=== Record extracts ===
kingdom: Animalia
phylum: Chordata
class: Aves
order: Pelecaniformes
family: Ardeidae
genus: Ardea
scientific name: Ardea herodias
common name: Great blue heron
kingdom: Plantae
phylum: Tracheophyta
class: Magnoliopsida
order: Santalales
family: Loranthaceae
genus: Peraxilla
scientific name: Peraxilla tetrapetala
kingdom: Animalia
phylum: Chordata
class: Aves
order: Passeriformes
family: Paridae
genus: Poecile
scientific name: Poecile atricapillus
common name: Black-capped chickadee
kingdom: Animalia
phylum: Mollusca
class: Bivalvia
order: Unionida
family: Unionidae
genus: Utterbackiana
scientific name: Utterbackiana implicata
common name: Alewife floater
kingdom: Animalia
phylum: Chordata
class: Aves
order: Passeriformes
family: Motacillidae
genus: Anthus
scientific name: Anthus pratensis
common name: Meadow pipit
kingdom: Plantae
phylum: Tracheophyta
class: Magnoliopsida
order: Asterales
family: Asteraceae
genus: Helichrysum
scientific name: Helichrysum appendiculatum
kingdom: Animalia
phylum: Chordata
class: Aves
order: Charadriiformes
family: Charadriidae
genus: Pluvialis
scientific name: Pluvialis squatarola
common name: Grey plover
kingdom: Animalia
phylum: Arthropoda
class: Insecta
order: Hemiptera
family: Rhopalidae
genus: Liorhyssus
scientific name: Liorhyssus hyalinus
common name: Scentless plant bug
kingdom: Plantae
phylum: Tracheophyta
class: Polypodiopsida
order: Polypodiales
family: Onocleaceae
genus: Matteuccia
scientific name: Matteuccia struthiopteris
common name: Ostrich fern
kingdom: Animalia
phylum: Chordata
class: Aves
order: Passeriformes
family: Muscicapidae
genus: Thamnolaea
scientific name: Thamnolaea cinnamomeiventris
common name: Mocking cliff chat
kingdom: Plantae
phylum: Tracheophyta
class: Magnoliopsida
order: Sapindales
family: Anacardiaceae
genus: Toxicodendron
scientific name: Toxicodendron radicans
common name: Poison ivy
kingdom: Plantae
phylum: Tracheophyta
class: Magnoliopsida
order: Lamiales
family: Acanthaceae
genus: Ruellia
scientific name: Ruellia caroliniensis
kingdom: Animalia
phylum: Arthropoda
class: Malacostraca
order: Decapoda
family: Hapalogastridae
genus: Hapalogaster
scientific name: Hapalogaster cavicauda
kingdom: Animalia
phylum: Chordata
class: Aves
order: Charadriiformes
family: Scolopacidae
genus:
===
» **Exercise description**: Render every line from the entries above as one numbered list, skipping any blank lines.

» **Response to this task**:
1. kingdom: Animalia
2. phylum: Chordata
3. class: Aves
4. order: Pelecaniformes
5. family: Ardeidae
6. genus: Ardea
7. scientific name: Ardea herodias
8. common name: Great blue heron
9. kingdom: Plantae
10. phylum: Tracheophyta
11. class: Magnoliopsida
12. order: Santalales
13. family: Loranthaceae
14. genus: Peraxilla
15. scientific name: Peraxilla tetrapetala
16. kingdom: Animalia
17. phylum: Chordata
18. class: Aves
19. order: Passeriformes
20. family: Paridae
21. genus: Poecile
22. scientific name: Poecile atricapillus
23. common name: Black-capped chickadee
24. kingdom: Animalia
25. phylum: Mollusca
26. class: Bivalvia
27. order: Unionida
28. family: Unionidae
29. genus: Utterbackiana
30. scientific name: Utterbackiana implicata
31. common name: Alewife floater
32. kingdom: Animalia
33. phylum: Chordata
34. class: Aves
35. order: Passeriformes
36. family: Motacillidae
37. genus: Anthus
38. scientific name: Anthus pratensis
39. common name: Meadow pipit
40. kingdom: Plantae
41. phylum: Tracheophyta
42. class: Magnoliopsida
43. order: Asterales
44. family: Asteraceae
45. genus: Helichrysum
46. scientific name: Helichrysum appendiculatum
47. kingdom: Animalia
48. phylum: Chordata
49. class: Aves
50. order: Charadriiformes
51. family: Charadriidae
52. genus: Pluvialis
53. scientific name: Pluvialis squatarola
54. common name: Grey plover
55. kingdom: Animalia
56. phylum: Arthropoda
57. class: Insecta
58. order: Hemiptera
59. family: Rhopalidae
60. genus: Liorhyssus
61. scientific name: Liorhyssus hyalinus
62. common name: Scentless plant bug
63. kingdom: Plantae
64. phylum: Tracheophyta
65. class: Polypodiopsida
66. order: Polypodiales
67. family: Onocleaceae
68. genus: Matteuccia
69. scientific name: Matteuccia struthiopteris
70. common name: Ostrich fern
71. kingdom: Animalia
72. phylum: Chordata
73. class: Aves
74. order: Passeriformes
75. family: Muscicapidae
76. genus: Thamnolaea
77. scientific name: Thamnolaea cinnamomeiventris
78. common name: Mocking cliff chat
79. kingdom: Plantae
80. phylum: Tracheophyta
81. class: Magnoliopsida
82. order: Sapindales
83. family: Anacardiaceae
84. genus: Toxicodendron
85. scientific name: Toxicodendron radicans
86. common name: Poison ivy
87. kingdom: Plantae
88. phylum: Tracheophyta
89. class: Magnoliopsida
90. order: Lamiales
91. family: Acanthaceae
92. genus: Ruellia
93. scientific name: Ruellia caroliniensis
94. kingdom: Animalia
95. phylum: Arthropoda
96. class: Malacostraca
97. order: Decapoda
98. family: Hapalogastridae
99. genus: Hapalogaster
100. scientific name: Hapalogaster cavicauda
101. kingdom: Animalia
102. phylum: Chordata
103. class: Aves
104. order: Charadriiformes
105. family: Scolopacidae
106. genus:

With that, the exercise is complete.